Image courtesy of Neff Conner

Home-sharing platforms like Airbnb describe their services as a way for homeowners with extra rooms — or second houses they rarely use — to connect with people looking for a place to stay. Hotel owners counter that Airbnb just lets people run de facto hotels without all of the regulations and taxes. In a new report, the industry lays out its case against these allegedly illegal hotels.

The data used for the study came from the analytics site AirDNA, and real estate firm CBRE crunched the numbers for the American Hotel & Lodging Education Foundation, funded by industry trade group the American Hotel & Lodging Association.

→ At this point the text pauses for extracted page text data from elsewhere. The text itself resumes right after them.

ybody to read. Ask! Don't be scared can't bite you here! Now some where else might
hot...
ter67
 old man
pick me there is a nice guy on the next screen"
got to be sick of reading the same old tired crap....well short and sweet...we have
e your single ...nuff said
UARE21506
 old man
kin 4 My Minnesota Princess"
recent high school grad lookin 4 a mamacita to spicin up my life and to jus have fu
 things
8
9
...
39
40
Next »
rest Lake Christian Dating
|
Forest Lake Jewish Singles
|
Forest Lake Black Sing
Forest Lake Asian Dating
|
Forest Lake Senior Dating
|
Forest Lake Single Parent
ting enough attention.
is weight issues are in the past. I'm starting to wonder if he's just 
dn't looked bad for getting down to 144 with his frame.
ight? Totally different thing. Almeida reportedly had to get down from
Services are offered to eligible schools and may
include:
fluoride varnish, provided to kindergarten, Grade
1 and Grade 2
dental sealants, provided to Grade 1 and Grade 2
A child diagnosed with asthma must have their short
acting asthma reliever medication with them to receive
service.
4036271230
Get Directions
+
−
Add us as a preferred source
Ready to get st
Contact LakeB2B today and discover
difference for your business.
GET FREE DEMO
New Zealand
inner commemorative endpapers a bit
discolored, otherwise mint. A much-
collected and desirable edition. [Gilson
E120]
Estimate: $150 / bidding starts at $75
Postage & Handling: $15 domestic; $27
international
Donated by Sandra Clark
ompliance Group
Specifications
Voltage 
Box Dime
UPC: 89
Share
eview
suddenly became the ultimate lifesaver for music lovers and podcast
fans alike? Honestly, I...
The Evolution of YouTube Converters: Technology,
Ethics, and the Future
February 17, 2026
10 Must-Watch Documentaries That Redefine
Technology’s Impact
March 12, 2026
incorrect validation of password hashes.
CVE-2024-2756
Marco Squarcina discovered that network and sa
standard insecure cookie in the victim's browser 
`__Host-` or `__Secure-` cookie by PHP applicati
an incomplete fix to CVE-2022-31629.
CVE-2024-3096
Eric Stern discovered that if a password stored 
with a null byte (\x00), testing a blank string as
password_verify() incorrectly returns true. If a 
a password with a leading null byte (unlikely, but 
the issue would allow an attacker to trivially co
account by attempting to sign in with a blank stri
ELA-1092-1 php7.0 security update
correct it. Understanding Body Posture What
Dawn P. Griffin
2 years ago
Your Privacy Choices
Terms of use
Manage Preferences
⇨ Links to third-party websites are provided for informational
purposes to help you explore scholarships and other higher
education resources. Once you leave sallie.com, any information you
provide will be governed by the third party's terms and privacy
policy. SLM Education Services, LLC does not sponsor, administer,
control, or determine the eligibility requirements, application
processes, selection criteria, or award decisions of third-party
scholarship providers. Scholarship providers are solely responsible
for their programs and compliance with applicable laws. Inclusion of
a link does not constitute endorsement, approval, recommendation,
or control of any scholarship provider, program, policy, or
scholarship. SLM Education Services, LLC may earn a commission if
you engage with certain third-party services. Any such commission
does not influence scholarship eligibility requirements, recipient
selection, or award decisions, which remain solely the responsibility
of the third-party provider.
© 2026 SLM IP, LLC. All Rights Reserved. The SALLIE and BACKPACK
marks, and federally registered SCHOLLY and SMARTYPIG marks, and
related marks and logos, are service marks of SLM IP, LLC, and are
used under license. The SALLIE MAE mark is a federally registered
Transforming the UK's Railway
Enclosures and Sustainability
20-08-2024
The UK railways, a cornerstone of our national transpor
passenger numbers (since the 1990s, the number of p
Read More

The study [PDF] contends that most Airbnb’s revenue comes from rentals of whole units, meaning an entire apartment or house, for short periods of time.

The report also points out to what it says is a growing number of landlords renting out multiple properties. According to the study the amount of money earned by hosts renting multiple whole units increased in the last year. Hosts with multiple properties saw their earnings go up even more, claims the industry, which notes that hosts in Nashville saw this type of revenue quintuple in a single year.

New York and San Francisco are exceptions to this trend. Both cities have expensive housing markets and city governments attempting to crack down on landlords who use Airbnb to run unlicensed hotels.

“The report debunks the story Airbnb likes to tell of themselves as merely a home-sharing platform where hardworking Americans may occasionally rent a room in their homes,” the president and CEO of the American Hotel & Lodging Association, Katherine Lugar, told the Chicago Tribune.

An Airbnb spokesman pointed out some flaws in the analysis to the Tribune. First, a guest cottage or in-law suite, for example, counts for the purpose of this study as a whole-unit rental, but that functions differently from a whole separate apartment only for travelers.

At the same time that hotels condemn Airbnb and its competitors, they also list rooms on the site, hoping to compete for tourist dollars.